Why do maintainers owe you support? I assume by your comment that you're a company, in that case, since you're making money off the value added by that OSS project, financially support the developers to get support in return. Then you can act entitled :)
I often have to use open source projects in my work (Backend Software Engineer), there are projects that are popular, many of them backed by companies themselves and there are small one-person projects.
As an engineer/developer, you may have an issue with one of these libraries, tools, etc and you'll put in a ticket with all of the details your development expertise can coax out; sometimes you'll get responses of thanks for a clear report, sometimes you'll be ignored, and other times they'll disagree or be unwilling, and now you're stuck.

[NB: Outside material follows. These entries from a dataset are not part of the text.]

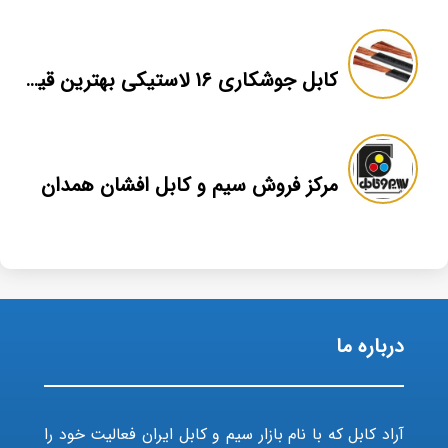
کابل جوشکاری ۱۶ لاستیکی بهترین قیمت
مرکز فروش سیم و کابل افشان همدان
درباره ما
آراد کابل که با نام بازار سیم و کابل ایران فعالیت خود را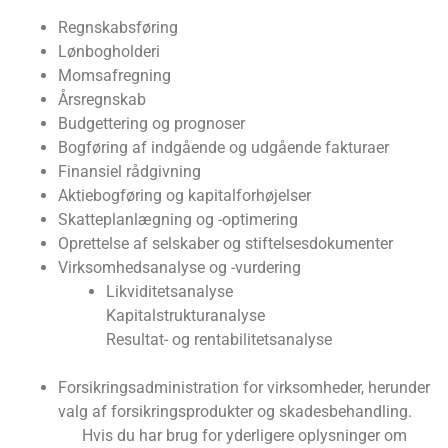
Regnskabsføring
Lønbogholderi
Momsafregning
Årsregnskab
Budgettering og prognoser
Bogføring af indgående og udgående fakturaer
Finansiel rådgivning
Aktiebogføring og kapitalforhøjelser
Skatteplanlægning og -optimering
Oprettelse af selskaber og stiftelsesdokumenter
Virksomhedsanalyse og -vurdering
Likviditetsanalyse
Kapitalstrukturanalyse
Resultat- og rentabilitetsanalyse
Forsikringsadministration for virksomheder, herunder
valg af forsikringsprodukter og skadesbehandling.
Hvis du har brug for yderligere oplysninger om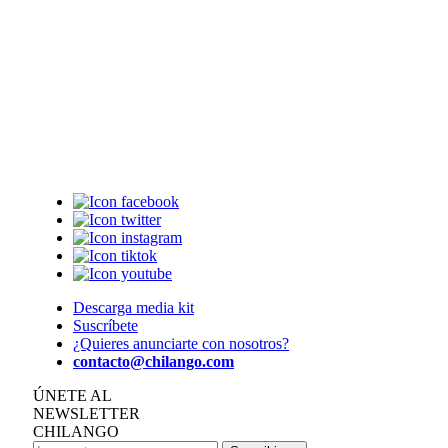
Descarga media kit
Suscríbete
¿Quieres anunciarte con nosotros?
contacto@chilango.com
ÚNETE AL
NEWSLETTER
CHILANGO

You'll go to management and ask if they'll pay said company/developer to fix it and they might, or they might not.
You either look for an alternative, write something yourself, or you fork it internally, fix the issue and move on; now you and your peers have another piece of code to maintain because nobody on either side of you would budge.
I've never been abusive to an OSS developer, I've certainly been frustrated, and I'm an FLOSS advocate myself.
Some projects I've worked with, and I won't name names, have turned around fixes in literally an hour, are greatful for a good thorough report and want their software to work for you (and I'm talking large internationally used enterprise grade tools), and others will just be rude or dismissive, but you still have to solve that problem, it's your job.
When I have a job to do I'll just move on from projects that make it harder, and I'll advocate harder for the projects that make it easier, if it's small and generally unmaintained, we'll just fork internally, improve 8t all we want and move on, now nobody in the wider community benefits.
There are other projects that are larger, and we pay them decent recurring sums to be able to ask for a fix or feature to be turned around quick, and it'll end up in their open source code, so everyone benefits from that money this company spent.
When you're a small start-up developer you have far fewer options available to you compared to a large company who can or will throw money at people inside and out to get things done.
>if it's small and generally unmaintained, we'll just fork internally, improve 8t all we want and move on, now nobody in the wider community benefits.
Everyone can still benefit, just make your private fork a public one. Of course you now have the same problem as the original maintainer in that people will make requests of you or fork it
Exactly, they're just posting code, but, simultaneously, if they put it in the public domain, they probably expect that the code will be used by others and from that moment, well, they are at least responsible for replying to PRs or close the ones they don't care about merging.
Once it's public and gains "customers" the responsibility grows a bit, otherwise don't post it at all publicly, after all, if you're not going to care about real world use cases, it's just as valuable as any toy project that hasn't seen the light of day.
This type of almost "passive gatekeeping" is the reason why we've formed several OSS projects we rely on. Yes, we incur maintenance burden but the predictibility gained is Invaluable.